1. Guadagno. Stiamo dicendo che, una volta pubblicato un romanzo, l’autore avrà la possibilità di farci sopra chissà che guadagni. Dimenticando che in Italia gli scrittori che riescono a vivere della propria scrittura, o che comunque ne hanno introiti consistenti, sono veramente pochissimi, e tutti a contratto delle case editrici principali, in grado di garantire sostegno pubblicitario e editoriale. Figurarsi quali possono essere le possibilità di un autore che ha pagato per pubblicare e esce con un libro stampato da una casa editrice che in realtà è a volte nemmeno una tipografia, senza una distribuzione seria, un peso adeguato nella promozione, e innanzitutto la volontà e l’interesse di promuovere libri seri. Credo che questa motivazione sia senza speranza.

2. Fama, notorietà. Valgono sostanzialmente le considerazioni del punto sopra. Avere fama con uno che si limita a stampare cento o duecento copie del tuo libro, incassare e sparire, mi sembra velleitario, come minimo.

3. Soddisfazione personale. Bene, questa è la motivazione che capisco meno di tutte. Che soddisfazione ci può essere a vedere il proprio nome su una copertina dopo avere pagato per averlo? Sarebbe come andare con una prostituta e sentirsi un latin lover.

Tutto questo, passato il cieco entusiasmo iniziale (per così dire), non può che sfiancare lo scrittore, oltre ad alleggerirlo di un bel po’ di denaro. Lo sfianca perché prima lo illude (“un bel romanzo, ma visti i tempi difficili le chiediamo, se ci crede, di condividere con noi i costi ecc ecc.”), poi lo mette di fronte alla realtà. Magari ha talento, ma ha bisogno di coltivare questo talento leggendo e scrivendo, non pubblicando. E magari alla fine purtroppo si scoraggia e abbandona.

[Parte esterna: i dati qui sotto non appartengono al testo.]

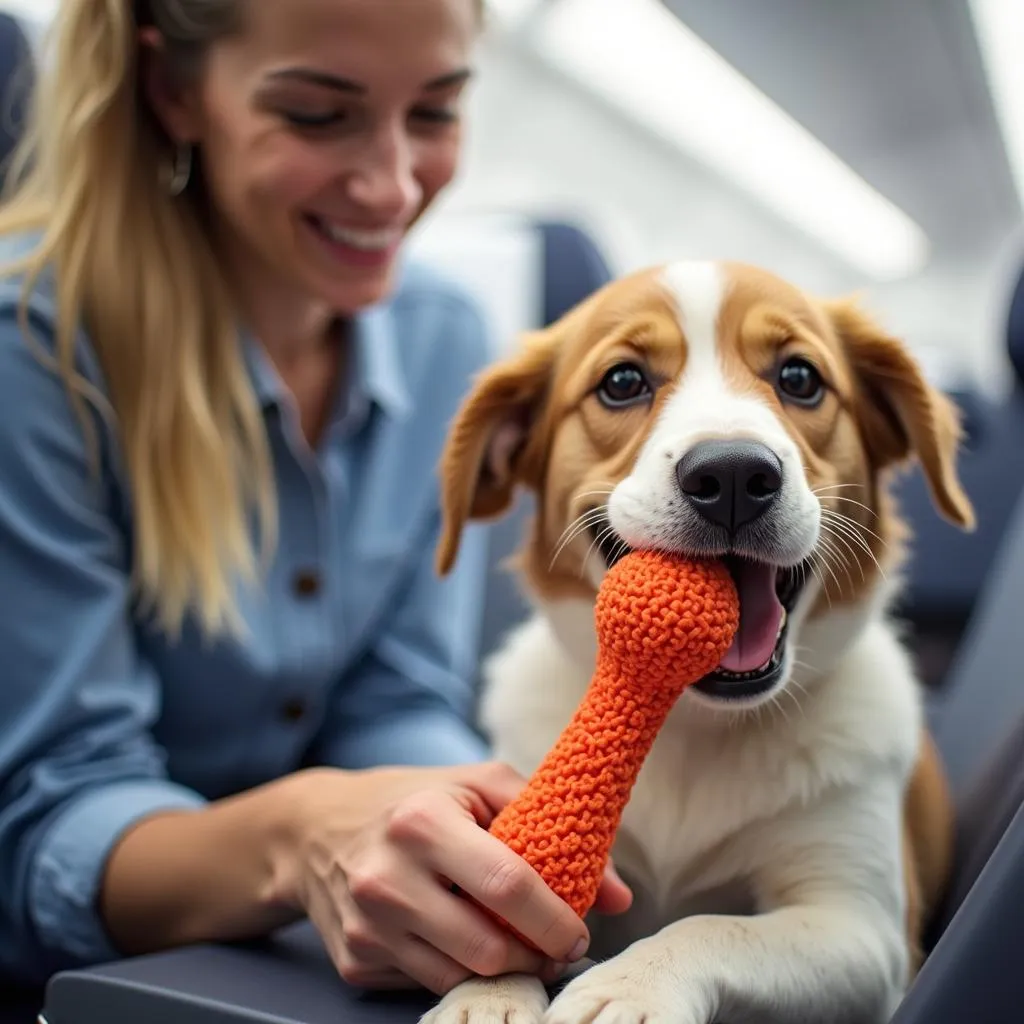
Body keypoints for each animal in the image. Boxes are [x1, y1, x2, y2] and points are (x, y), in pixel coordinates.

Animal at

Discorso lievemente diverso per il self-publishing. Certo, anche lì la scelta non è fatta da un editore, però almeno la valutazione è fatta tutta dall’autore, che oltretutto (almeno per gl e-book) non deve nemmeno spendere, ma può provare a “vedere l’effetto che fa” buttando sul mercato una propria opera. E se le cose dovessero andare male, non c’è demotivazione, perché a monte non ci sono state illusioni alimentate ad arte con la vanità. Anzi, molti di coloro che si autopubblicano per esempio su Amazon nel tempo rivedono il libro, ci lavorano, lo migliorano, cosa che con un editore a pagamento non avrebbe alcun senso.

E allora? E allora, niente. La pubblicazione, per come la vedo io, non deve diventare un’ossessione. Bisogna lavorare sulla propria scrittura, leggere, analizzare gli autori più apprezzati e capire perché lo siano, e intanto maturare uno stile proprio. Ma tutto questo non si ottiene semplicemente pagando, purtroppo.